A friend of mine posted on Facebook the other day about his plans for New Year’s Eve cooking. I was a little surprised, mostly because I didn’t know he could cook, but also because he was researching and making a traditional Scottish New Year’s Eve pudding.
I don’t have any traditional New Year’s Eve recipes. I’ve cooked a lot of dishes for New Year’s Eve dinners and parties over the years, but something that welcomes in the New Year as part of a traditional, annual celebration – I don’t have a thing.
Well, maybe one.
When I was married to The Foreigner, I received two copies of the exact same Dutch cookbook. This shouldn’t surprise anyone as, to be blunt, there isn’t a lot of variety in Dutch food and it isn’t very interesting. Hearty, yes, and to a Dutchman, comforting and homey – but they’ll be the first to admit that if you want truly good food, it’s no more than an hour’s drive to Belgium from anywhere in The Netherlands.

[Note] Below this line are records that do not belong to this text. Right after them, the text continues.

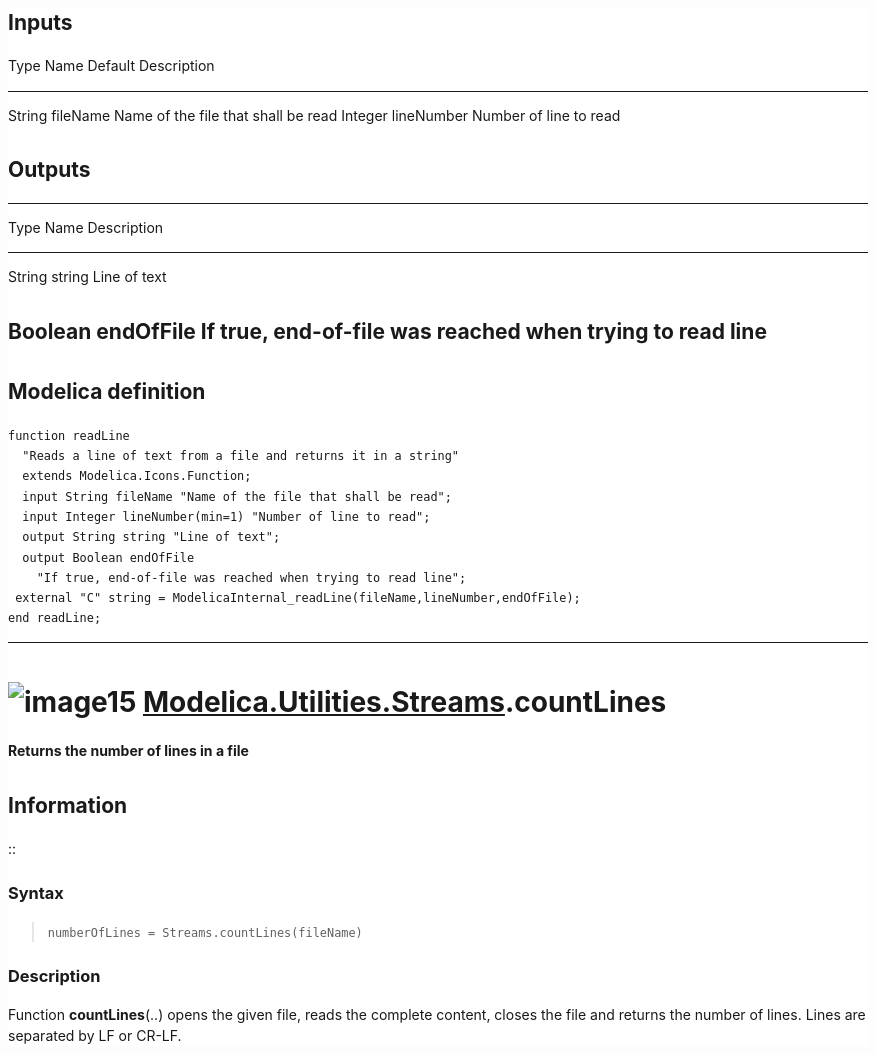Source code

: Inputs
------

  Type       Name          Default    Description
  ---------- ------------- ---------- ------------------------------------
  String     fileName                 Name of the file that shall be read
  Integer    lineNumber               Number of line to read

Outputs
-------

  ------------------------------------------------------------------------
  Type      Name        Description
  --------- ----------- --------------------------------------------------
  String    string      Line of text

  Boolean   endOfFile   If true, end-of-file was reached when trying to
                        read line
  ------------------------------------------------------------------------

Modelica definition
-------------------

    function readLine 
      "Reads a line of text from a file and returns it in a string"
      extends Modelica.Icons.Function;
      input String fileName "Name of the file that shall be read";
      input Integer lineNumber(min=1) "Number of line to read";
      output String string "Line of text";
      output Boolean endOfFile 
        "If true, end-of-file was reached when trying to read line";
     external "C" string = ModelicaInternal_readLine(fileName,lineNumber,endOfFile);
    end readLine;

* * * * *

![image15](Modelica.Utilities.Streams.printI.png) [Modelica.Utilities.Streams](Modelica_Utilities_Streams.html#Modelica.Utilities.Streams).countLines
=====================================================================================================================================================

**Returns the number of lines in a file**

Information
-----------

::

### Syntax

>     numberOfLines = Streams.countLines(fileName)

### Description

Function **countLines**(..) opens the given file, reads the complete
content, closes the file and returns the number of lines. Lines are
separated by LF or CR-LF.
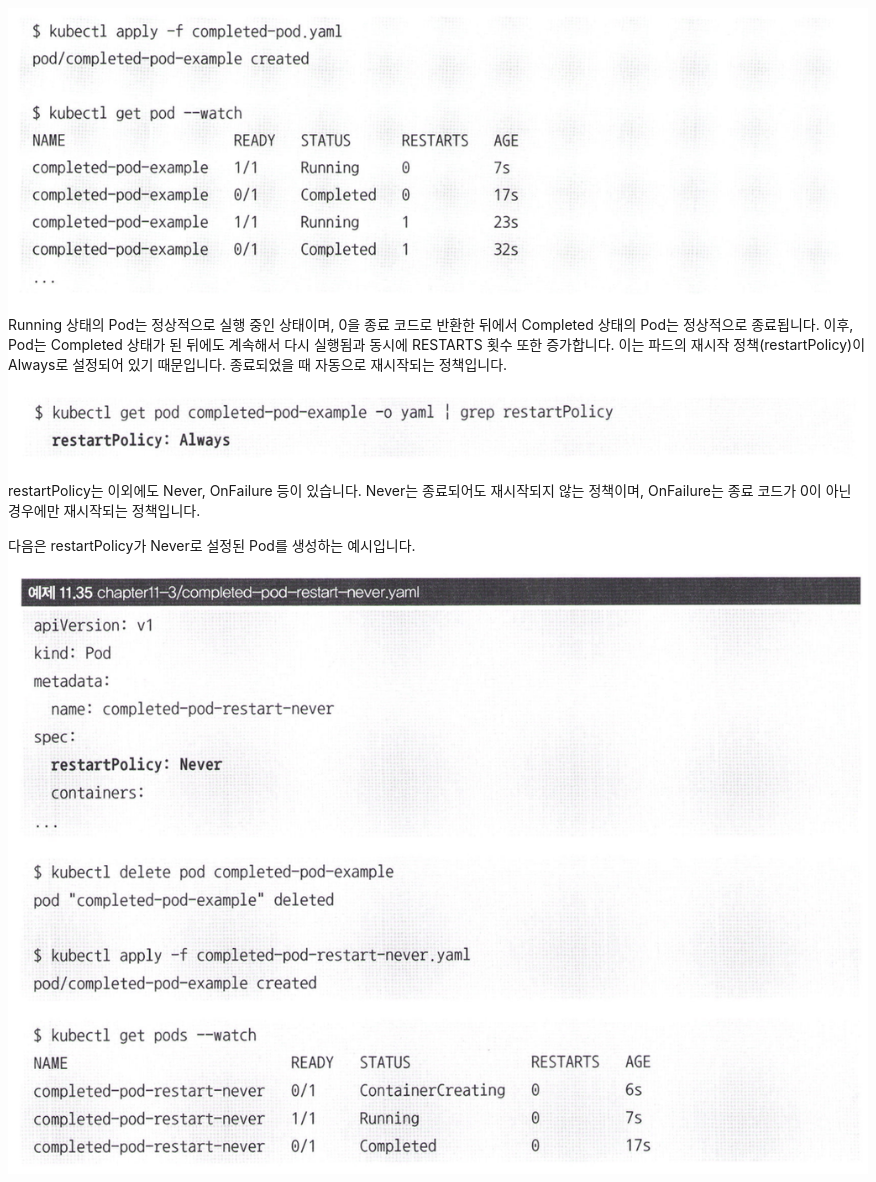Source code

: ![2.2](../images/11.3/2.2.png)

Running 상태의 Pod는 정상적으로 실행 중인 상태이며, 0을 종료 코드로 반환한 뒤에서 Completed 상태의 Pod는 정상적으로 종료됩니다. 이후, Pod는 Completed 상태가 된 뒤에도 계속해서 다시 실행됨과 동시에 RESTARTS 횟수 또한 증가합니다. 이는 파드의 재시작 정책(restartPolicy)이 Always로 설정되어 있기 때문입니다. 종료되었을 때 자동으로 재시작되는 정책입니다.

![2.3](../images/11.3/2.3.png)

restartPolicy는 이외에도 Never, OnFailure 등이 있습니다. Never는 종료되어도 재시작되지 않는 정책이며, OnFailure는 종료 코드가 0이 아닌 경우에만 재시작되는 정책입니다.  

다음은 restartPolicy가 Never로 설정된 Pod를 생성하는 예시입니다.

![2.4](../images/11.3/2.4.png)
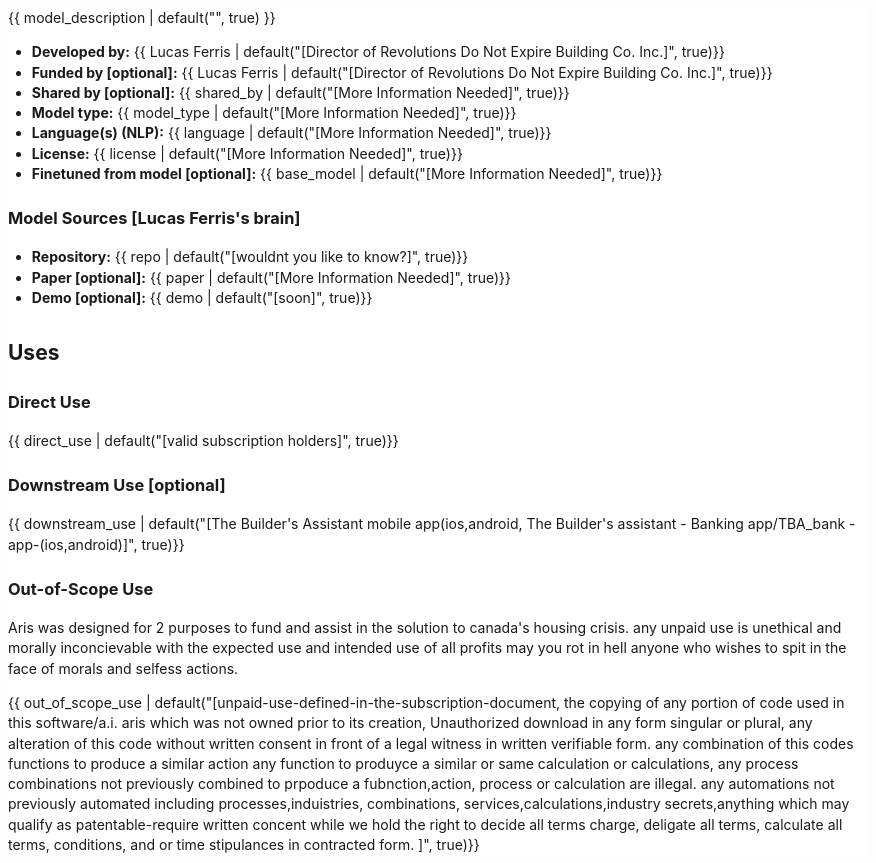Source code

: 
{{ model_description | default("", true) }}

- **Developed by:** {{ Lucas Ferris | default("[Director of Revolutions Do Not Expire Building Co. Inc.]", true)}}
- **Funded by [optional]:** {{ Lucas Ferris | default("[Director of Revolutions Do Not Expire Building Co. Inc.]", true)}}
- **Shared by [optional]:** {{ shared_by | default("[More Information Needed]", true)}}
- **Model type:** {{ model_type | default("[More Information Needed]", true)}}
- **Language(s) (NLP):** {{ language | default("[More Information Needed]", true)}}
- **License:** {{ license | default("[More Information Needed]", true)}}
- **Finetuned from model [optional]:** {{ base_model | default("[More Information Needed]", true)}}

### Model Sources [Lucas Ferris's brain]



- **Repository:** {{ repo | default("[wouldnt you like to know?]", true)}}
- **Paper [optional]:** {{ paper | default("[More Information Needed]", true)}}
- **Demo [optional]:** {{ demo | default("[soon]", true)}}

## Uses



### Direct Use



{{ direct_use | default("[valid subscription holders]", true)}}

### Downstream Use [optional]



{{ downstream_use | default("[The Builder's Assistant mobile app(ios,android, The Builder's assistant - Banking app/TBA_bank - app-(ios,android)]", true)}}

### Out-of-Scope Use

Aris was designed for 2 purposes to fund and assist in the solution to canada's housing crisis. any unpaid use is unethical and morally inconcievable with the expected use and intended use of all profits may you rot in hell anyone who wishes to spit in the face of morals and selfess actions.


{{ out_of_scope_use | default("[unpaid-use-defined-in-the-subscription-document,
the copying of any portion of code used in this software/a.i. aris which was not owned prior to its creation, 
Unauthorized download in any form singular or plural,
any alteration of this code without written consent in front of a legal witness in written verifiable form.
any combination of this codes functions to produce a similar action
any function to produyce a similar or same calculation or calculations,
any process combinations not previously combined to prpoduce a fubnction,action, process or calculation are illegal. 
any automations not previously automated including processes,induistries, combinations, services,calculations,industry secrets,anything which may qualify as patentable-require written concent while we hold the right to decide all terms charge, deligate all terms, calculate all terms, conditions, and or time stipulances in contracted form.
]", true)}}
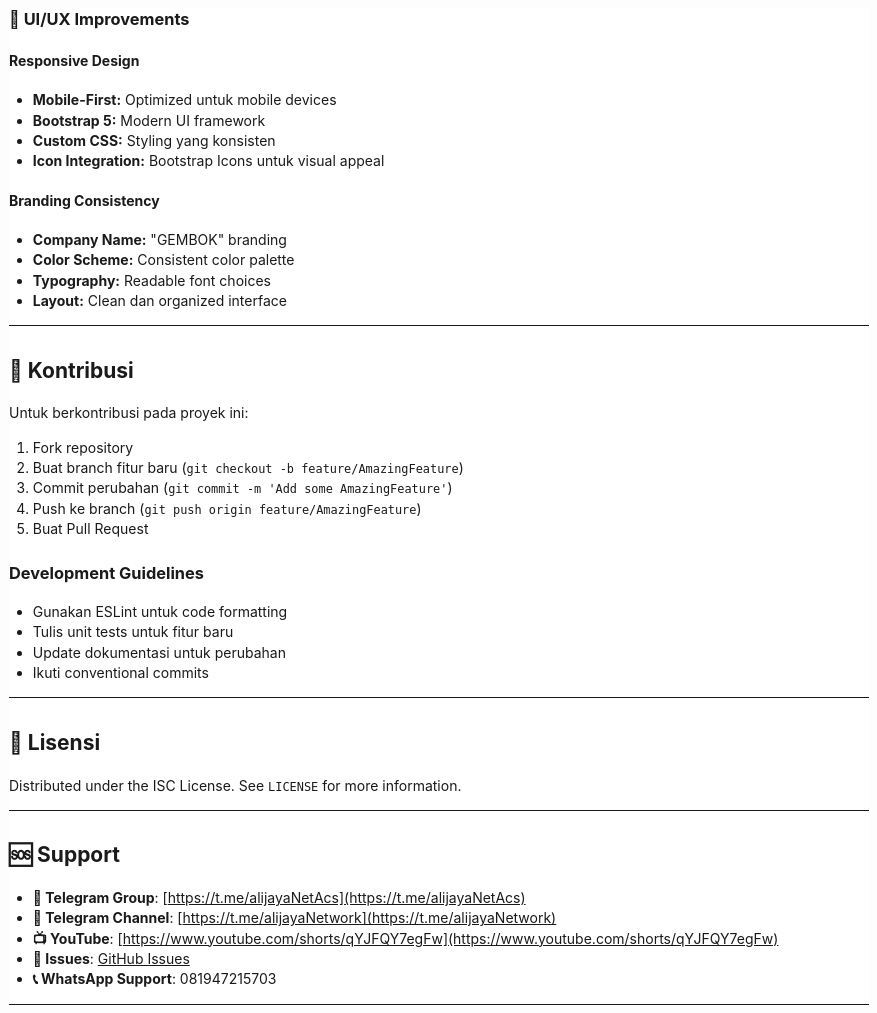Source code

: ### 🎨 **UI/UX Improvements**

#### **Responsive Design**
- **Mobile-First:** Optimized untuk mobile devices
- **Bootstrap 5:** Modern UI framework
- **Custom CSS:** Styling yang konsisten
- **Icon Integration:** Bootstrap Icons untuk visual appeal

#### **Branding Consistency**
- **Company Name:** "GEMBOK" branding
- **Color Scheme:** Consistent color palette
- **Typography:** Readable font choices
- **Layout:** Clean dan organized interface

---

## 🤝 Kontribusi

Untuk berkontribusi pada proyek ini:

1. Fork repository
2. Buat branch fitur baru (`git checkout -b feature/AmazingFeature`)
3. Commit perubahan (`git commit -m 'Add some AmazingFeature'`)
4. Push ke branch (`git push origin feature/AmazingFeature`)
5. Buat Pull Request

### Development Guidelines

- Gunakan ESLint untuk code formatting
- Tulis unit tests untuk fitur baru
- Update dokumentasi untuk perubahan
- Ikuti conventional commits

---

## 📄 Lisensi

Distributed under the ISC License. See `LICENSE` for more information.

---

## 🆘 Support

- **📱 Telegram Group**: [https://t.me/alijayaNetAcs](https://t.me/alijayaNetAcs)
- **📢 Telegram Channel**: [https://t.me/alijayaNetwork](https://t.me/alijayaNetwork)
- **📺 YouTube**: [https://www.youtube.com/shorts/qYJFQY7egFw](https://www.youtube.com/shorts/qYJFQY7egFw)
- **💬 Issues**: [GitHub Issues](https://github.com/alijayanet/gembok-bill/issues)
- **📞 WhatsApp Support**: 081947215703


---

For New Year’s Eve, he wanted me to make one thing, and I obliged: Olieballen. They are fritters, a yeast-raised dough containing a bit of lemon peel and assorted dried fruits (raisins and currants usually), deep fried in oil.
They were good and I liked them, and foolishly tried to make them on some random Sunday. The Foreigner got very upset and insisted that I not make them that day. They were for New Year’s Eve and only New Year’s Eve. Any other time was messing with tradition. He was adamant and though I couldn’t quite see his point, I obliged.
I made them on New Year’s Eve for him – the one or two years we were home for it, at least – and then when we divorced, banished the cookbook to storage and promptly forgot all about it.
Until I started reading about my friend’s traditional Clootie Pudding on Facebook.
Then I thought, well, perhaps The Child would enjoy being exposed to her Dutch heritage. It’s not like The Foreigner is going to do it – he didn’t even bother with sending her a gift this year for either Dutch Sinterklaas or American Christmas.
She and I didn’t have any plans, so I thought, it will be a nice way to spend the evening.
Except that, unlike me, she got an invitation for a sleepover at the last minute, leaving me home alone with a bowl full of rising dough. I set it aside and spent the evening watching a Doctor Who marathon, and enjoying the quiet house.
In the morning, the bowl was waiting for me. You’re not supposed to make Olieballen New Year’s Day. Maybe it’s a law? Something must be against the law over there.
But it’s perfectly legal here, and I made them as the sun rose on the first day of the New Year, and thought to myself: Tradition is good, but so are fresh starts.
And when you figure out how to adjust the tradition so that it fits comfortably into your life , wherever you find yourself – and it won’t be where you planned – well, that’s the best.
Happy New Year, one and all.
- 1 tsp dried yeast
- 1 tsp sugar
- ½ cup plus 2 tbsp milk
- 1⅔ cup flour
- ½ tsp salt
- 1 tsp grated lemon zest
- 2 eggs
- ½ cup raisins
- ½ cup currants
- ¼ cup finely minced candied ginger
- vegetable oil for deep frying
- powdered sugar for coating
- Dissolve the yeast and sugar in the milk, set aside.
- Mix the flour, salt, and lemon zest in a large bowl. Make a well in the center and add the yeast mixture, blending it partially in. Beat the eggs lightly, then add to the flour mixture and beat with a wooden spoon until the ingredients form a smooth batter.
- Mix in the fruit.
- Cover and leave dough to rise until doubled (several hours or overnight).
- When ready to make them, heat oil in a deep pan until very hot (375 deg.). Using a spoon or small scoop dipped in the hot oil, scoop out small egg-shaped pieces of dough and drop into the hot oil. Cook until nicely browned, turning as needed and being careful not to crowd.
- Drain on brown bags.
- If you wish to toss them in powdered sugar, put the olieballen into a large brown paper bag and add powdered sugar. Shake the bag a few times until coated.